Setting an Object-Kill Dataref

An object-kill dataref is a dataref associated with an attached object that, when it has a non-zero value, causes X-Plane to skip drawing of that object entirely. The dataref is provided by a plugin associated with the aircraft.

kill-refs

In the example to the left, the gear have custom datarefs that hide them – the plugin could set these datarefs to 1 when the gear are up or when the camera is inside the 3-d cockpit. There is also a single custom dataref removing both seats and the cabin interior – this dataref would be set to 1 when the camera is facing forward or when the camera is far from the aircraft.

The object-kill dataref is optional; if the slot is left blank (it is left blank by default) the object is always drawn.  An object-kill dataref is not available for the cockpit object, which is always drawn.

Performance of object-kill and ANIM_hide

It is already possible to hide objects using animation, e.g.
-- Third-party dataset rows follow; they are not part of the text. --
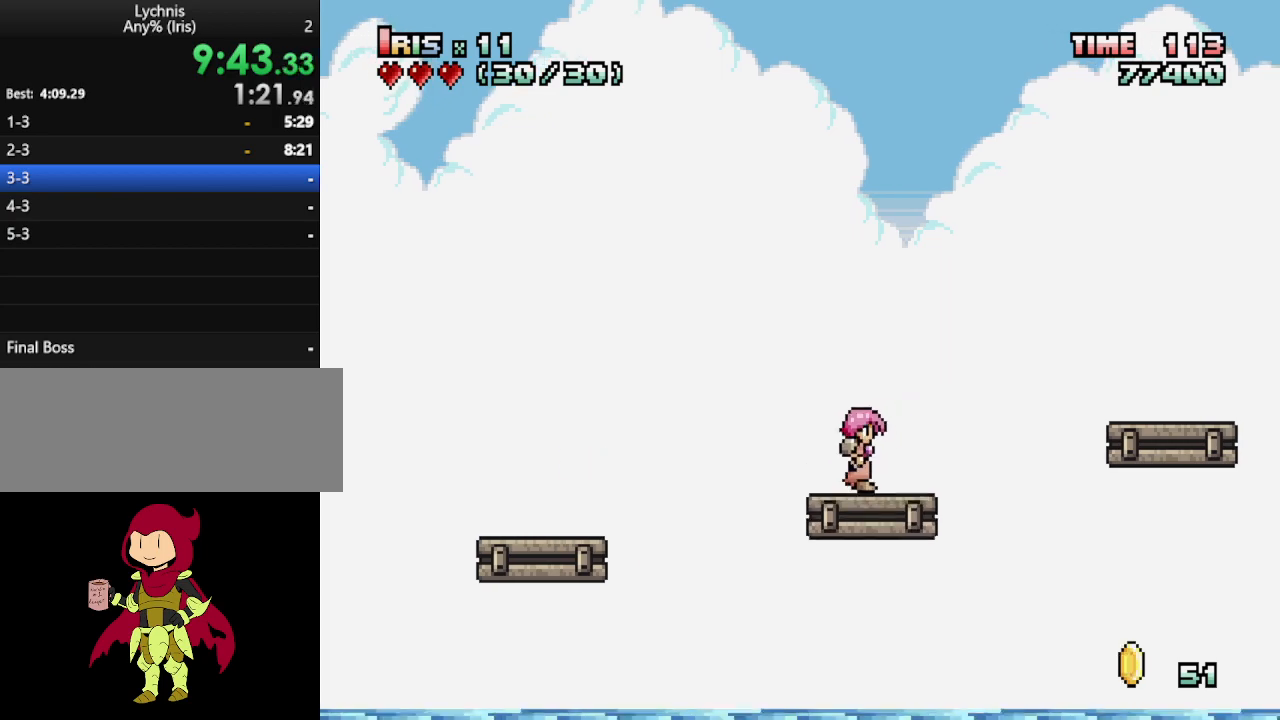
{"keys": ["down"], "events": [[67, "down", "down"], [150, "down", "up"], [250, "down", "down"], [350, "down", "up"], [450, "down", "down"]]}
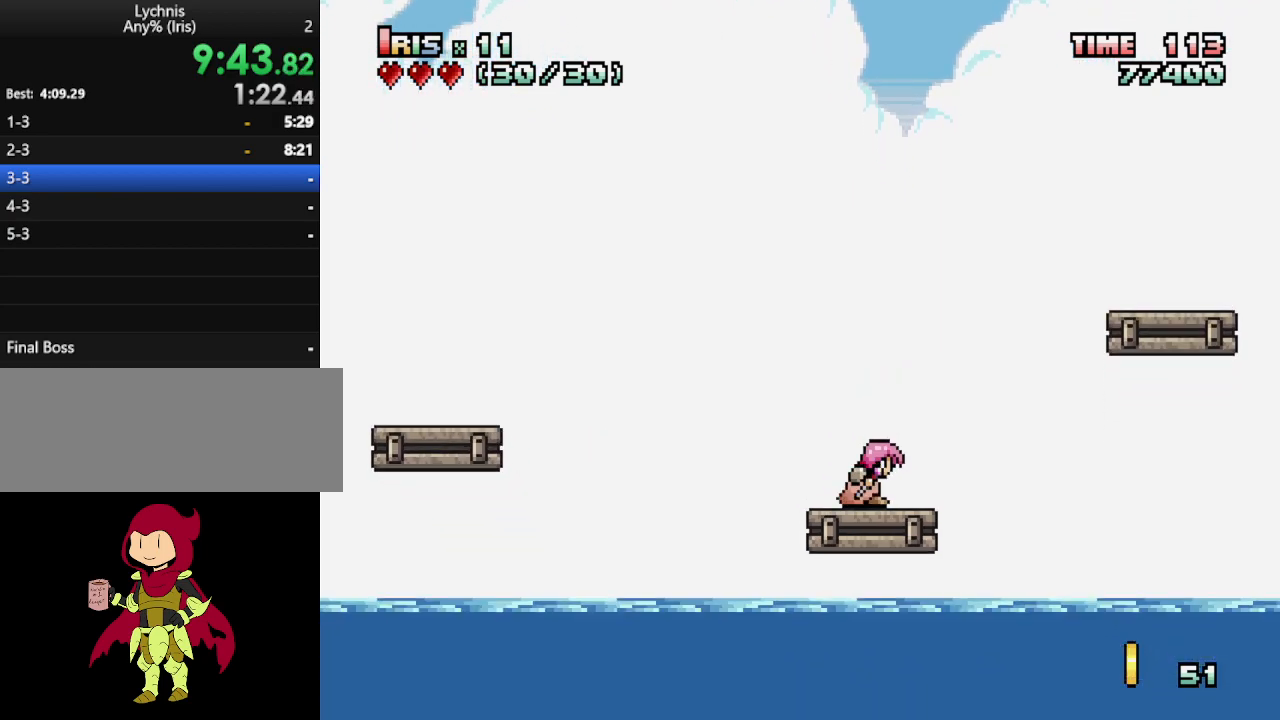
{"keys": ["left"], "events": [[83, "down", "up"], [133, "down", "down"], [267, "down", "up"], [500, "left", "down"]]}
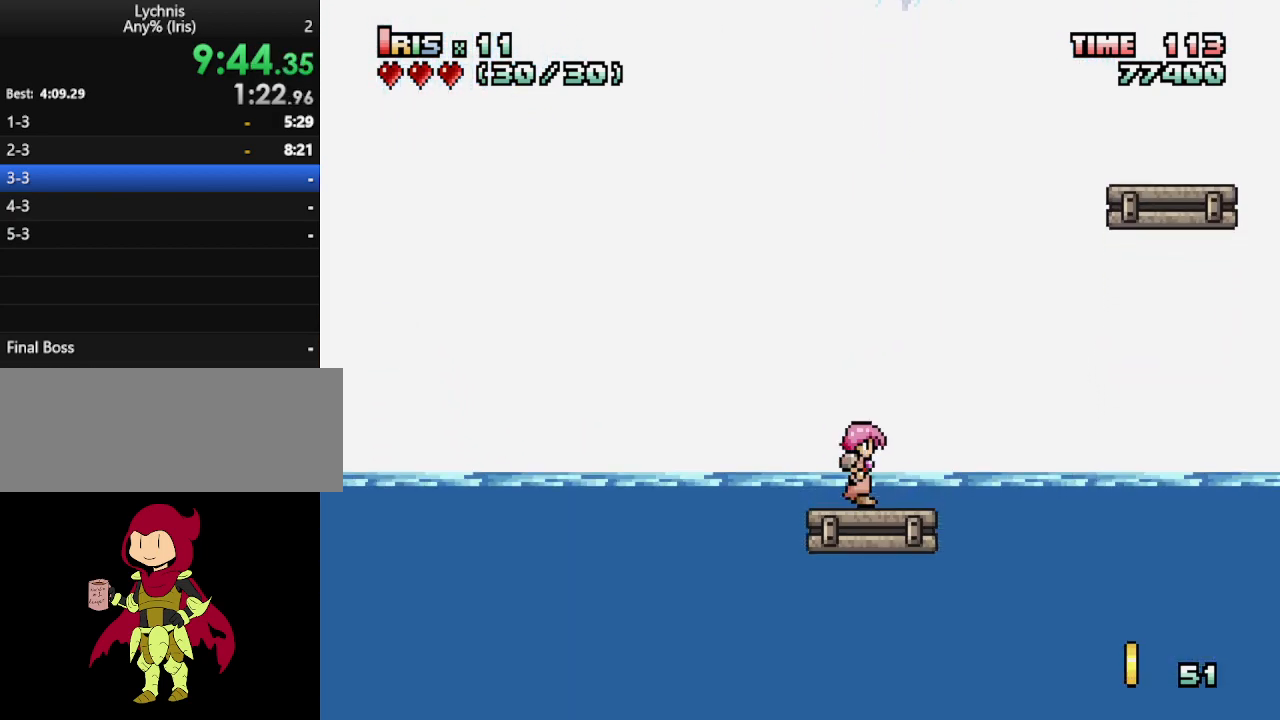
{"keys": [], "events": [[50, "left", "up"]]}
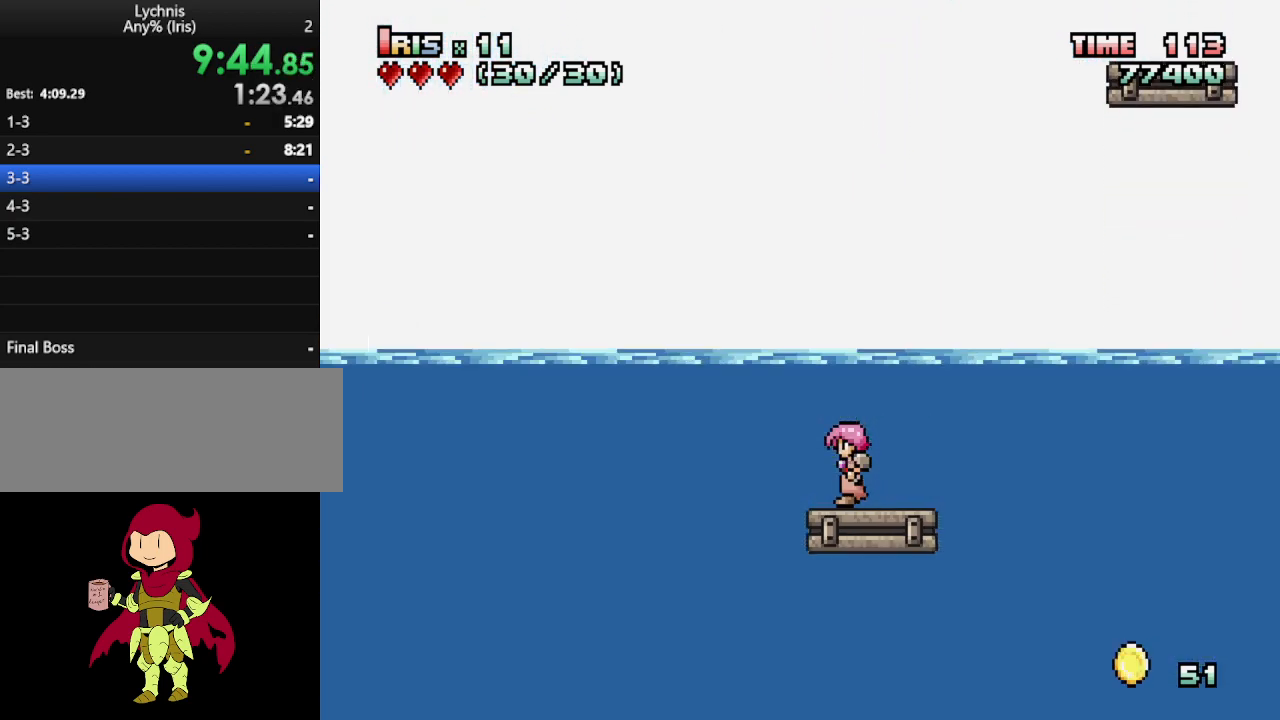
{"keys": [], "events": []}
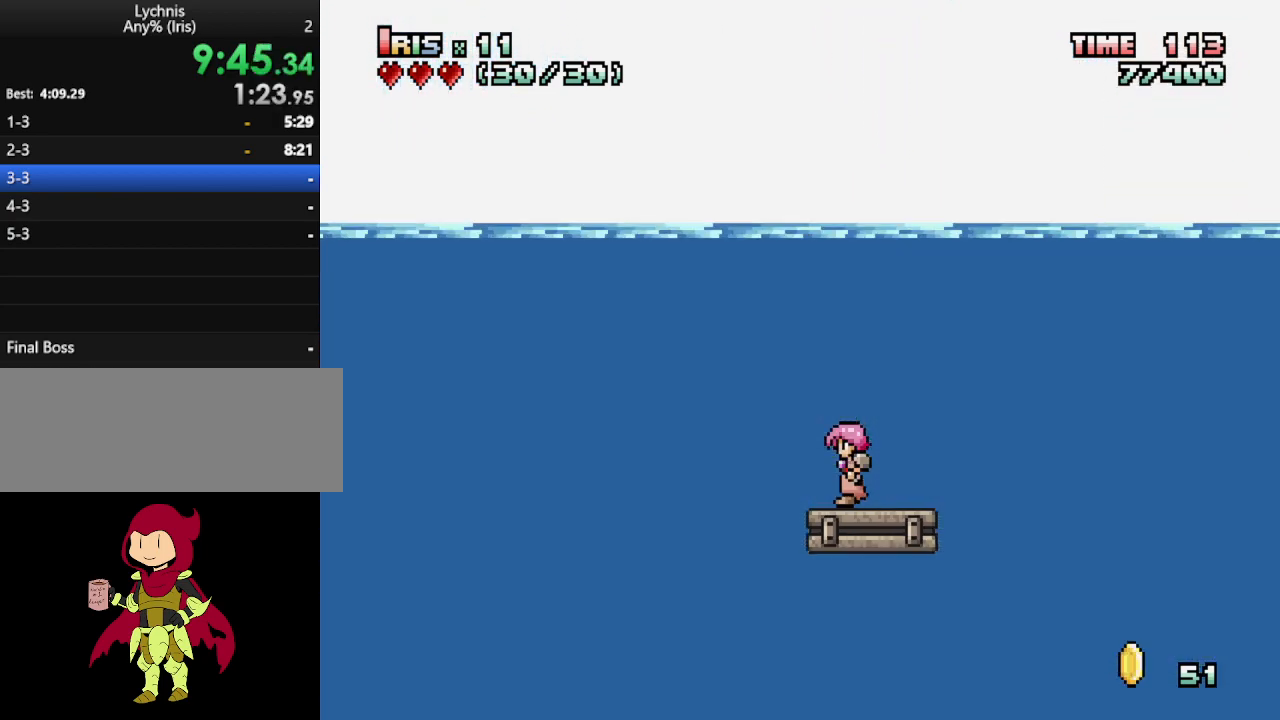
{"keys": [], "events": []}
ANIM_hide.  So what is the difference between “hiding” part of an object and “killing it” (removing it completely) with a custom dataref?

An object consumes CPU and GPU in several ways:

  • Drawing the object takes CPU time, spent running the object’s internal “commands”, reading datarefs for animations, and configuring the graphics card (time spent on the CPU in the video driver).
  • Drawing objects takes GPU time to draw the vertices of the objects.  This cost is usually minor; you need to draw several million vertices for the GPU to notice.
  • Drawing objects takes GPU time to fill in the pixels of the object.  This can be significant, particularly for large screen resolutions, lots of translucency, HDR, and FSAA.
  • Drawing an object requires accessing the vertices and texture of the object in VRAM; this increases the total amount of VRAM needed to draw the scene. (See here and here for more info.)  This VRAM is needed even if only part of the texture or geometry is actually drawn.

When you use ANIM_hide to hide an object, you save the cost of drawing vertices and filling pixels on the GPU.  However, you do not save the cost of the CPU time, or the reduction in working set, because X-Plane runs the entire set of CPU computations for the object regardless of what will be drawn.  (X-Plane does this because it must be prepared to draw part of the object even if another part is hidden.  ANIM_hide was never intended as a performance optimization.)

When you hide an entire object attached to an aircraft using an object-kill dataref, the object is not processed at all; not only is GPU time saved, but CPU time is saved.  Since the object’s data in VRAM is not accessed at all, the pressure on VRAM goes down.

Guidelines for Using Object-Kill

  • Use object-kill when the object that can be removed is complex, e.g. an object with a lot of animations, ATTR_light_level directives, etc.
  • Use object-kill when you can remove every object that references a large texture set. (For example, if your aircraft has a wing texture with a 2048×2048 normal map, it’s a win to remove every object that uses the wing texture.)
  • Use object-kill to remove objects that are rarely visible.  For example, if your object comes with a ground power unit, staircase truck, cones, and animated ground crew, it can be a win to object-kill the objects since they will mostly be gone.
  • Splitting your aircraft into lots of small objects for the purpose of using object-kill is often not a win.  There is a fixed CPU cost per object, so if objects are mostly visible, having more of them is a loss.
  • Object-kill datarefs need to run quickly; remove objects based on simple static conditions like “kill gear when the gear is fully retracted”, or “kill the GPU when the plane is moving.”  It is not worth it to try to do complex 3-d calculations to determine that an object should be killed.  X-Plane already applies visibility culling to your objects.